**Source records**
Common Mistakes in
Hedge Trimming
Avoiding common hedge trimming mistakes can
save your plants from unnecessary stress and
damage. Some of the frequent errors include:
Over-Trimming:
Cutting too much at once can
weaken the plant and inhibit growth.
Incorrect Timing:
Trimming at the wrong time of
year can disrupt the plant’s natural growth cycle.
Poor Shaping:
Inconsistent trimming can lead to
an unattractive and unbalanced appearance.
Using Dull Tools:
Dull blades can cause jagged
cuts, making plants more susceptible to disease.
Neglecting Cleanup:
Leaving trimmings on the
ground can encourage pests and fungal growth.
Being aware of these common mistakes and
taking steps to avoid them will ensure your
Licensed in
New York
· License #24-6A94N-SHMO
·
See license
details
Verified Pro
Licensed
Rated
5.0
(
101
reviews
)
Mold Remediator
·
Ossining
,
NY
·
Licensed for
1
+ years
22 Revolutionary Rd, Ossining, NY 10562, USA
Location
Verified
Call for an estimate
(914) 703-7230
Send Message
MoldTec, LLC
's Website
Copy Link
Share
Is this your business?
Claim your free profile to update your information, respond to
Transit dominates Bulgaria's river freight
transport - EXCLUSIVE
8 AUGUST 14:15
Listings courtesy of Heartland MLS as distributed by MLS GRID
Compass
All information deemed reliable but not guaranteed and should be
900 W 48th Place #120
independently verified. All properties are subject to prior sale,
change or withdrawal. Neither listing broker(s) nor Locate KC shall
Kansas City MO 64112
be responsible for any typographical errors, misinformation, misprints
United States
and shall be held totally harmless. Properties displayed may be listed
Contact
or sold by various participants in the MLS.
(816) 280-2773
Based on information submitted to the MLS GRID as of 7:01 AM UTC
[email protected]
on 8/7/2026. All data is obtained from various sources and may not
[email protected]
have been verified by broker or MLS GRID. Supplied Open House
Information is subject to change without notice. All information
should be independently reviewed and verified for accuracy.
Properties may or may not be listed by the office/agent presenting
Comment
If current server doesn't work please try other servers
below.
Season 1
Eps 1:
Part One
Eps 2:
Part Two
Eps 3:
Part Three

**Description of the task**
Give back exactly the lines of the listing above that run from the line with "taking steps to avoid them will ensure your" to the line with "independently verified. All", inclusive.

**Answer**
taking steps to avoid them will ensure your
Licensed in
New York
· License #24-6A94N-SHMO
·
See license
details
Verified Pro
Licensed
Rated
5.0
(
101
reviews
)
Mold Remediator
·
Ossining
,
NY
·
Licensed for
1
+ years
22 Revolutionary Rd, Ossining, NY 10562, USA
Location
Verified
Call for an estimate
(914) 703-7230
Send Message
MoldTec, LLC
's Website
Copy Link
Share
Is this your business?
Claim your free profile to update your information, respond to
Transit dominates Bulgaria's river freight
transport - EXCLUSIVE
8 AUGUST 14:15
Listings courtesy of Heartland MLS as distributed by MLS GRID
Compass
All information deemed reliable but not guaranteed and should be
900 W 48th Place #120
independently verified. All properties are subject to prior sale,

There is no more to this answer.